Veranstalter war mit „Rap for Refugees“ ein gleichnamiger Verein, dessen selbsternannte Aufgabe es ist, kostenlose und integrative Angebote und Workshops für geflüchtete Kinder und Jugendliche in die Wege zu leiten und in diesem Rahmen an die kulturellen und historischen Werte des Hip-Hop anzudocken.
Ganz andere Hausnummer
Es mag klugscheißerisch und abgedroschen klingen, aber ich habe in meinem Leben eine Menge ähnlicher Soli-Events miterlebt, bei denen man, mal mehr mal weniger erfolgreich, versucht hat, meist junge Menschen mithilfe angesagter Rapacts anzulocken und über diese Schiene für politische Themen zu begeistern. Ohne anderen Ausführungen dieses Konzeptes zu nahe treten zu wollen, war der Abend des 17. Februar in Hamburg dennoch aus vielerlei Gründen eine ganz andere Hausnummer …
Zum einen deshalb, und das erklärt sich von selbst, weil das gesamte Setting schlichtweg um einige Stufen pompöser war als im Regelfall.

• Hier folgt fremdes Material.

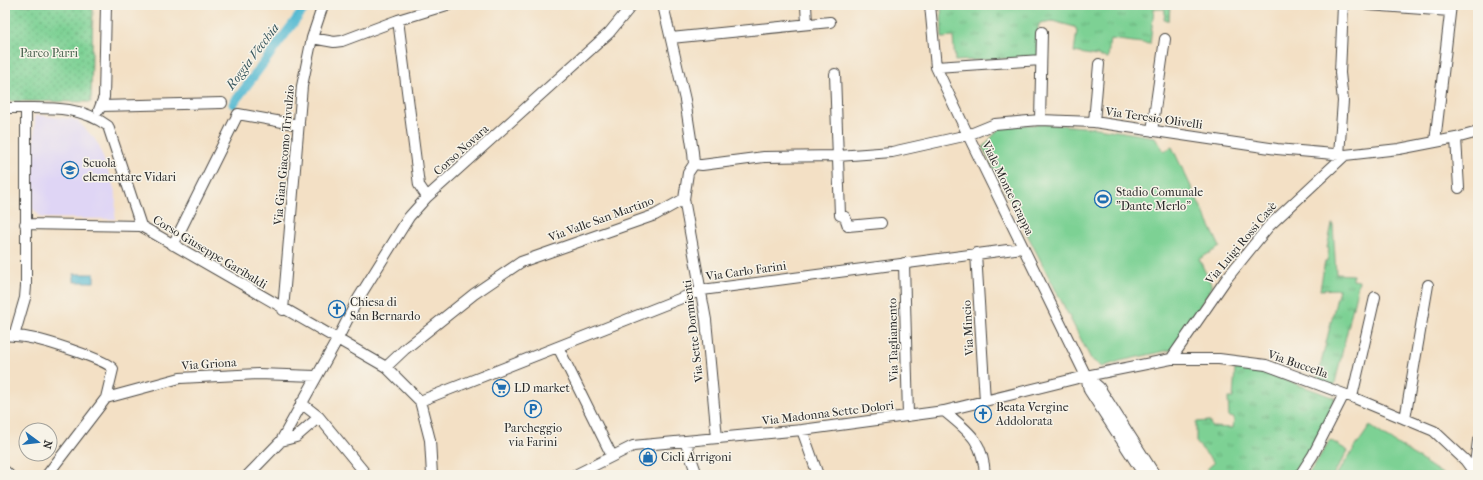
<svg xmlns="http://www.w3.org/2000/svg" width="1483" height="480" viewBox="0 0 1483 480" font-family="'IM FELL French Canon',serif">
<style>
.built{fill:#dfd5f5}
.grass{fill:url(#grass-tufts);stroke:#547e60}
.park{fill:url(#park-dots);stroke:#547e60}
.pitch{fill:#7dd194;stroke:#547e60}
.water{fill:url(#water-ripples);stroke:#40727e}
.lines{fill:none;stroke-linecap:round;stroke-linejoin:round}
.canal{stroke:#54bad2;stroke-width:9}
.minor-casing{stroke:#494642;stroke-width:12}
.minor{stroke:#fff;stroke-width:10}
.labels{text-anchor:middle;stroke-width:3;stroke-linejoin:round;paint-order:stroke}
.park-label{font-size:12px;fill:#445d4a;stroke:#f7f3e8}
.street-label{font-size:12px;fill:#2b2b2b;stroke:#f7f3e8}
.poi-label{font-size:12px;fill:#2b2b2b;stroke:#f7f3e8;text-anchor:start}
.water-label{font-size:13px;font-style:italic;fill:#37565d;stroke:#f7f3e8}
</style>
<defs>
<pattern id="grass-tufts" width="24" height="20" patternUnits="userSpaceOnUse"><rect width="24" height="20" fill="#7dd194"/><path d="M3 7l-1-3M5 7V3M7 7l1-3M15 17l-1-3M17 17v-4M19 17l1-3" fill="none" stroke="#67aa79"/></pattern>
<pattern id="park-dots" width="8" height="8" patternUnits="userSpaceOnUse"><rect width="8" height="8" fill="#7dd194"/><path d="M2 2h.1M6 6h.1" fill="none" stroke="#67aa79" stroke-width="1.8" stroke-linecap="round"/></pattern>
<pattern id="water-ripples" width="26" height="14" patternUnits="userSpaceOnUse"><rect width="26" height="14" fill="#54bad2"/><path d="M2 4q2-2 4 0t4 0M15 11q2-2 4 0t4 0" fill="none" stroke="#4697ab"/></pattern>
</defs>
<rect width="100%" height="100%" fill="#f7f3e8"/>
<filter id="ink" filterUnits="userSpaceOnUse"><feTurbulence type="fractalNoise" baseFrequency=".025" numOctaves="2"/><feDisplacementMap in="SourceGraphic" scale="8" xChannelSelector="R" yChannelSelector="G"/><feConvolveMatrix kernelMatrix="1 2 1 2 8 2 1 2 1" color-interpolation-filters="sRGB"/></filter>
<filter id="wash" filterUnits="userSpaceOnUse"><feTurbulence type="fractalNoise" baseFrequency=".012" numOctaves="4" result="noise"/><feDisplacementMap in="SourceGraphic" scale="16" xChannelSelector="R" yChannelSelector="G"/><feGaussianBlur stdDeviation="0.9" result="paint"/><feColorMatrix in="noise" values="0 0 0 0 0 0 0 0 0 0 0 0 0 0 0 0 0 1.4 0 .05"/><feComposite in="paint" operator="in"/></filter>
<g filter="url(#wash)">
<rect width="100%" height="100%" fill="#f3e0c5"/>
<!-- built -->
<path class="built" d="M35,115l38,4 5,2 16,17 5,8 17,48 -1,25 -73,-1 -10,-10z"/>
<!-- grass -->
<path class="grass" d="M941,5h229l-1,15h-5l1,-11h-11l-4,35 -40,-5 -2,19 -34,-6 3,-21 -2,-4 -23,-6 -12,2 -2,4 1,30 -84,4 -2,-24 -11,1z
M1332,224h1l3,50 17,1v5l6,1 -25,106 -17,-7 22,-91 -19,1 5,-29h2l2,-13h-2z
M1235,369l29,3 71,26 -1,10 -39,67h-84l-4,-6 7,-6 -18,-21v-20l13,-1 3,6 21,1 1,-10 -5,-1 -1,-19h5z"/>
<!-- park -->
<path class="park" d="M5,5h88l-2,97 -86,-1z"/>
<!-- pitch -->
<path class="pitch" d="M1044,124l53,4 58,9 9,14 8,-4 48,100 -21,12 13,27 -37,63 -55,12 -18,6 -11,-8 -108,-211 18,-22z
M1370,426l74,49h-108z
M1330,440l18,11 -15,24h-25z"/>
<!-- water -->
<path class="water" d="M74,274h20v8h-20z"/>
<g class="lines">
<!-- canal -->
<path class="canal" d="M233,104l74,-99"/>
</g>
</g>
<g filter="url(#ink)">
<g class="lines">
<!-- minor casing -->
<g class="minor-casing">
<path id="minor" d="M663,5l22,95 8,52 1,12 -6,9 -4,26 22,121 11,118
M806,5l1,19
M930,5l6,62 32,68 118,241 3,14 55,85
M1368,5l82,6
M398,20l21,165 8,12
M312,38l22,4 8,-1 56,-21 49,-15
M671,38l159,-16
M936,67l105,-7
M835,74l5,141 5,2 3,9 33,-3
M101,106l121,-3
M5,108c37,1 72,-5 103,18l33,100 245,141 34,34 10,39 2,35
M99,110l5,-13 2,-92
M1040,120l2,-88
M1094,122l5,-58
M1152,131l13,-92
M1456,138l3,50
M1435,142l16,-137
M1339,155l4,-54 -3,-28 3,-68
M694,164l8,1 62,-8 74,-1 54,-4 76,-17 27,-11 45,-4 54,2 183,27 68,6 54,-6 57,-11 22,-6
M25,224l116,2
M173,245l65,-131 61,11
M976,253l9,148
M904,263l4,153
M283,310l19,-224 10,-48 11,-33
M5,335c8,1 17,1 25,3 13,2 78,22 83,31l-7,29 -59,77
M14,336l11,-38 1,-12v-177
M558,347l54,109
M1171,359l56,-81 42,-52 76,-71
M386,367l19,-18 69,-55 47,-32 134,-47 29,-16
M1086,376l13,11 56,88
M1352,397l23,-100
M106,398l74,-20 78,-4 58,2
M420,401l282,-111 321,-42
M301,403l18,14 46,56
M944,411c25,21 39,29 41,64
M1405,419l23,-134
M802,430l16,45
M281,441l15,-4 23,-20
M685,441l12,34
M5,471l4,4
M1474,472l4,-31
M248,475l33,-34 56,-101 21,-41 51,-82 18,-20 182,-164 23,-28
M575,475l58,-29 169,-16 142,-19 142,-35 85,-17h48l47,6 86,32 82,34 31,29 11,15
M1300,475l13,-20 31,-61"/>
</g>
<!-- minor -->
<use href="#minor" class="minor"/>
</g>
</g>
<!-- icons -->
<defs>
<g id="school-ring" transform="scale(0.9)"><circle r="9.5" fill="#f7f3e8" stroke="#1f6fb2" stroke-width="1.5"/><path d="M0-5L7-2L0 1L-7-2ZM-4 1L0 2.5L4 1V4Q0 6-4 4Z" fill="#1f6fb2"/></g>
<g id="stadium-ring" transform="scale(0.9)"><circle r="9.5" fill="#f7f3e8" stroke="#1f6fb2" stroke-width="1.5"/><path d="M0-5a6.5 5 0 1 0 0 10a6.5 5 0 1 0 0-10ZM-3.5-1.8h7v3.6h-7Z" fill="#1f6fb2"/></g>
<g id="church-ring" transform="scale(0.9)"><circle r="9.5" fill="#f7f3e8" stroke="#1f6fb2" stroke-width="1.5"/><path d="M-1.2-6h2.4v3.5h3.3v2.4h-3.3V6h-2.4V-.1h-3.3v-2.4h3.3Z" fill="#1f6fb2"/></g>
<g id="supermarket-ring" transform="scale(0.9)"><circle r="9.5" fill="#f7f3e8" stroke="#1f6fb2" stroke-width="1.5"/><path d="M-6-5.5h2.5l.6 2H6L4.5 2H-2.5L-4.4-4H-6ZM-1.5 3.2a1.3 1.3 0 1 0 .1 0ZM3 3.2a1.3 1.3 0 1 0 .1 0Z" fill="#1f6fb2"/></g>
<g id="parking-ring" transform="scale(0.9)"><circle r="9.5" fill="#f7f3e8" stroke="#1f6fb2" stroke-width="1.5"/><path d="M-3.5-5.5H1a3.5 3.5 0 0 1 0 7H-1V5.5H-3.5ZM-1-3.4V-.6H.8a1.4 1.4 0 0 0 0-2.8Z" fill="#1f6fb2"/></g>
<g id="shop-ring" transform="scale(0.9)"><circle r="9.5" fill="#f7f3e8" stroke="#1f6fb2" stroke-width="1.5"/><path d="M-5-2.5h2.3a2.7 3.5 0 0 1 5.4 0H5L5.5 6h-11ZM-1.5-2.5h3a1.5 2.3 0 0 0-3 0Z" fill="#1f6fb2"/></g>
</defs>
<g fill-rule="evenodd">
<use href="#school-ring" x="70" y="170"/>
<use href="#stadium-ring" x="1103" y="199"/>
<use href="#church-ring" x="337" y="309"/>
<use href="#supermarket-ring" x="501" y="388"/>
<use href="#parking-ring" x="533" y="409"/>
<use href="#church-ring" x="983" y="414"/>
<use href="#shop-ring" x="648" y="457"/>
</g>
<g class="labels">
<!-- park labels -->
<g class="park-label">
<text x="49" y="57">Parco Parri</text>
</g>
<!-- street labels -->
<g class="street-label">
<text transform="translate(1154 118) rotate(8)" y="4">Via Teresio Olivelli</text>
<text transform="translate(461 150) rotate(-42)" y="4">Corso Novara</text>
<text transform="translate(284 155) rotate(-85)" y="4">Via Gian Giacomo Trivulzio</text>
<text transform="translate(1008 188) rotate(64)" y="4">Viale Monte Grappa</text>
<text transform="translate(601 219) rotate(-20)" y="4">Via Valle San Martino</text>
<text transform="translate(1241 243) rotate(-50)" y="4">Via Luigi Rossi Casè</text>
<text transform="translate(210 252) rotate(31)" y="4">Corso Giuseppe Garibaldi</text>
<text transform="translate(746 271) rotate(-8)" y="4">Via Carlo Farini</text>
<text transform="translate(968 328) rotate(-93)" y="4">Via Mincio</text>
<text transform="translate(693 331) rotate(-97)" y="4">Via Sette Dormienti</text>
<text transform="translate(893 340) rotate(-91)" y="4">Via Tagliamento</text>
<text transform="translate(209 364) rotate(-4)" y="4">Via Griona</text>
<text transform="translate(1298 364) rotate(19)" y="4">Via Buccella</text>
<text transform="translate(828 413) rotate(-7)" y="4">Via Madonna Sette Dolori</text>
</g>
<!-- poi labels -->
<g class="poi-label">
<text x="83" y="167">Scuola<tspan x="83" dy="14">elementare Vidari</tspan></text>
<text x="1116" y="196">Stadio Comunale<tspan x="1116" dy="14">"Dante Merlo"</tspan></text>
<text x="350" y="306">Chiesa di<tspan x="350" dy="14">San Bernardo</tspan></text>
<text x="514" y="392">LD market</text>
<text x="996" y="411">Beata Vergine<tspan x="996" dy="14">Addolorata</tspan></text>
<text x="533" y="432" text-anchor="middle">Parcheggio<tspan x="533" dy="14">via Farini</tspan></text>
<text x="661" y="461">Cicli Arrigoni</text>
</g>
<!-- water labels -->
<g class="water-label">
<text transform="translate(252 56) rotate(-53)" y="5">Roggia Vecchia</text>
</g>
</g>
<!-- margin -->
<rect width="1483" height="480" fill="none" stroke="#f7f3e8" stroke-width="20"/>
<!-- north arrow -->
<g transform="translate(38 442) rotate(105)"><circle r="19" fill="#f7f3e8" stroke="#a5a39c"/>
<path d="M0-3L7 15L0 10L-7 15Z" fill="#1f6fb2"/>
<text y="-6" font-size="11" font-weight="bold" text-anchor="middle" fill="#2b2b2b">N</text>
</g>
</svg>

Die Relevanz einer politischen Abendveranstaltung, die eine Halle mit vierstelligem Fassungsvermögen ausverkauft hat, ist im Nachgang schon allein dadurch schwer anzuzweifeln (… und das hat „Rap for Refugees“ an diesem Abend tatsächlich geschafft).
Refugees welcome
Zum anderen aber, und das war für mich und mein positives Gefühl wesentlich maßgeblicher, weil jugendliche Refugees in sämtliche Prozesse und Teilbereiche der Veranstaltungsverlaufs aktiv eingebunden waren: Im Vorlauf der Rap-Konzerte wurden, nur beispielhaft, Graffiti-, Streetdance-, Beatbox- und Siebdruck-Workshops angeboten, an denen sich achtzig junge Geflüchtete kostenlos beteiligen konnten. Man sprach nicht im akademisierten oder ausschließenden Rahmen über die Betroffenen von Flucht, Leid, Perspektivlosigkeit und Krieg, sondern vielmehr mit ihnen. Man blieb nicht auf Distanz, sondern ermöglichte Zugänge.
Besonders im Verlauf des fortgeschrittenen Abends fiel mir auf, dass das Aufeinanderprallen von Menschen mit verschiedensten sozialen Hintergründen, Lebensrealitäten und Altersklassen deutlich spürbarer, der Austausch dadurch wesentlich kontroverser, gleichzeitig aber auch merklich konstruktiver war als in den meisten anderen Charity-Kontexten. Ob im Backstage, dem Raucherbereich oder auf der Toilette: Überall fand ein reger Austausch statt, der ohne Rap und den Rahmen in vielen Fällen wohl niemals zustande gekommen wäre.
Überzeugendes Line-Up
Der vielleicht wichtigste Auslöser für den hohen Zuspruch des breiten Spektrums an politischen Aktivistinnen und Aktivisten, Rapfans und Betroffenen war selbstverständlich das facettenreiche Lineup im Abendprogramm: Neben großen Namen mit mustergültigem Conscious-Stempel à la BSMG, Disarstar oder Amewu waren auch Artists am Start, die klassischerweise nicht vordergründig in die Schublade „Polit-Rap“ eingeordnet werden, beispielsweise Dissythekid.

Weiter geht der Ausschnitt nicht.